Reproduce each record in the listing below exactly as written.

Records shown Block Start

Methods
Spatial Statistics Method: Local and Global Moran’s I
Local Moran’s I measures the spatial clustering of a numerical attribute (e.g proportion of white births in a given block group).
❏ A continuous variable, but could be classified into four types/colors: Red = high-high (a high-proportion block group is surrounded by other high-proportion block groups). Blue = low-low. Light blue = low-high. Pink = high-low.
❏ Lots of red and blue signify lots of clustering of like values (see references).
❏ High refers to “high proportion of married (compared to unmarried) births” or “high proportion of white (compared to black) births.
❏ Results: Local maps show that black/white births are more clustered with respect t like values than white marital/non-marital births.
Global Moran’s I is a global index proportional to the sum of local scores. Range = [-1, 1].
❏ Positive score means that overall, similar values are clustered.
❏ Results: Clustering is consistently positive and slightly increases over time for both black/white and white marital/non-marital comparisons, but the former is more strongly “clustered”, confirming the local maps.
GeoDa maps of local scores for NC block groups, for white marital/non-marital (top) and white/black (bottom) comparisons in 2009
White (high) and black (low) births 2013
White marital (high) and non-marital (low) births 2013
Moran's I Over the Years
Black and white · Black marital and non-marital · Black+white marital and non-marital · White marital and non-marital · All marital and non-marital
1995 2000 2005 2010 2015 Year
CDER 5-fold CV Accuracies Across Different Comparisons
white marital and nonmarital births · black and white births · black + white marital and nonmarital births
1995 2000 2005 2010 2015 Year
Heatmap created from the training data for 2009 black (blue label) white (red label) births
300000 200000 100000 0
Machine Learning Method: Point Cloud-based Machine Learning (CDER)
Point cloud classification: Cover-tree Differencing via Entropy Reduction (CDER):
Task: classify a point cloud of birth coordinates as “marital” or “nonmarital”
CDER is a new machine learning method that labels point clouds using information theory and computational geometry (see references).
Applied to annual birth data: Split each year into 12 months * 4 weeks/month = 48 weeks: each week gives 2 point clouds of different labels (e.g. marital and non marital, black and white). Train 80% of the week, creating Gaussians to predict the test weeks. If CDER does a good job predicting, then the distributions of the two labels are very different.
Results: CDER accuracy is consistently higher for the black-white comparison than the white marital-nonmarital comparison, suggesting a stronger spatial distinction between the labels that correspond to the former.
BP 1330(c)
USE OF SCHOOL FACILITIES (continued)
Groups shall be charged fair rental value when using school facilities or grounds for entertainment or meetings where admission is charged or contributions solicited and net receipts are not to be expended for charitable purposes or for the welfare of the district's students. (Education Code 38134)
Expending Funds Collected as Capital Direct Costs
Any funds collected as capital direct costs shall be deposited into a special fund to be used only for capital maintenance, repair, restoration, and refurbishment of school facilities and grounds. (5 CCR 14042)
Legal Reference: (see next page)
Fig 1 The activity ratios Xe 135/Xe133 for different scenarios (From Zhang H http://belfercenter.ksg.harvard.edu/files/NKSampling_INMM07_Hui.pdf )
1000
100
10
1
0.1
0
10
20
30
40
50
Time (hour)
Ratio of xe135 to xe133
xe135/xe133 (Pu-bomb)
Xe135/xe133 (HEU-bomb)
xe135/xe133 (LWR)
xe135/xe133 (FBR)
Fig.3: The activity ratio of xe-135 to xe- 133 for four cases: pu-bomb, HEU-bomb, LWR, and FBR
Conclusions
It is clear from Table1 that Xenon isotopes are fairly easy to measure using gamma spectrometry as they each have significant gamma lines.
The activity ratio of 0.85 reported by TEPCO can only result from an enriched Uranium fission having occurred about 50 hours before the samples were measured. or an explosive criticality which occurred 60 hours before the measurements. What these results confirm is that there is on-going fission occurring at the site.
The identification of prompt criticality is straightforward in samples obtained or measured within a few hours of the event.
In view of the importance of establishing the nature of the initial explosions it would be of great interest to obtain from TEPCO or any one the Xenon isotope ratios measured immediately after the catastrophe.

Records shown Block End

Written solution.
Methods
Spatial Statistics Method: Local and Global Moran’s I
Local Moran’s I measures the spatial clustering of a numerical attribute (e.g proportion of white births in a given block group).
❏ A continuous variable, but could be classified into four types/colors: Red = high-high (a high-proportion block group is surrounded by other high-proportion block groups). Blue = low-low. Light blue = low-high. Pink = high-low.
❏ Lots of red and blue signify lots of clustering of like values (see references).
❏ High refers to “high proportion of married (compared to unmarried) births” or “high proportion of white (compared to black) births.
❏ Results: Local maps show that black/white births are more clustered with respect t like values than white marital/non-marital births.
Global Moran’s I is a global index proportional to the sum of local scores. Range = [-1, 1].
❏ Positive score means that overall, similar values are clustered.
❏ Results: Clustering is consistently positive and slightly increases over time for both black/white and white marital/non-marital comparisons, but the former is more strongly “clustered”, confirming the local maps.
GeoDa maps of local scores for NC block groups, for white marital/non-marital (top) and white/black (bottom) comparisons in 2009
White (high) and black (low) births 2013
White marital (high) and non-marital (low) births 2013
Moran's I Over the Years
Black and white · Black marital and non-marital · Black+white marital and non-marital · White marital and non-marital · All marital and non-marital
1995 2000 2005 2010 2015 Year
CDER 5-fold CV Accuracies Across Different Comparisons
white marital and nonmarital births · black and white births · black + white marital and nonmarital births
1995 2000 2005 2010 2015 Year
Heatmap created from the training data for 2009 black (blue label) white (red label) births
300000 200000 100000 0
Machine Learning Method: Point Cloud-based Machine Learning (CDER)
Point cloud classification: Cover-tree Differencing via Entropy Reduction (CDER):
Task: classify a point cloud of birth coordinates as “marital” or “nonmarital”
CDER is a new machine learning method that labels point clouds using information theory and computational geometry (see references).
Applied to annual birth data: Split each year into 12 months * 4 weeks/month = 48 weeks: each week gives 2 point clouds of different labels (e.g. marital and non marital, black and white). Train 80% of the week, creating Gaussians to predict the test weeks. If CDER does a good job predicting, then the distributions of the two labels are very different.
Results: CDER accuracy is consistently higher for the black-white comparison than the white marital-nonmarital comparison, suggesting a stronger spatial distinction between the labels that correspond to the former.
BP 1330(c)
USE OF SCHOOL FACILITIES (continued)
Groups shall be charged fair rental value when using school facilities or grounds for entertainment or meetings where admission is charged or contributions solicited and net receipts are not to be expended for charitable purposes or for the welfare of the district's students. (Education Code 38134)
Expending Funds Collected as Capital Direct Costs
Any funds collected as capital direct costs shall be deposited into a special fund to be used only for capital maintenance, repair, restoration, and refurbishment of school facilities and grounds. (5 CCR 14042)
Legal Reference: (see next page)
Fig 1 The activity ratios Xe 135/Xe133 for different scenarios (From Zhang H http://belfercenter.ksg.harvard.edu/files/NKSampling_INMM07_Hui.pdf )
1000
100
10
1
0.1
0
10
20
30
40
50
Time (hour)
Ratio of xe135 to xe133
xe135/xe133 (Pu-bomb)
Xe135/xe133 (HEU-bomb)
xe135/xe133 (LWR)
xe135/xe133 (FBR)
Fig.3: The activity ratio of xe-135 to xe- 133 for four cases: pu-bomb, HEU-bomb, LWR, and FBR
Conclusions
It is clear from Table1 that Xenon isotopes are fairly easy to measure using gamma spectrometry as they each have significant gamma lines.
The activity ratio of 0.85 reported by TEPCO can only result from an enriched Uranium fission having occurred about 50 hours before the samples were measured. or an explosive criticality which occurred 60 hours before the measurements. What these results confirm is that there is on-going fission occurring at the site.
The identification of prompt criticality is straightforward in samples obtained or measured within a few hours of the event.
In view of the importance of establishing the nature of the initial explosions it would be of great interest to obtain from TEPCO or any one the Xenon isotope ratios measured immediately after the catastrophe.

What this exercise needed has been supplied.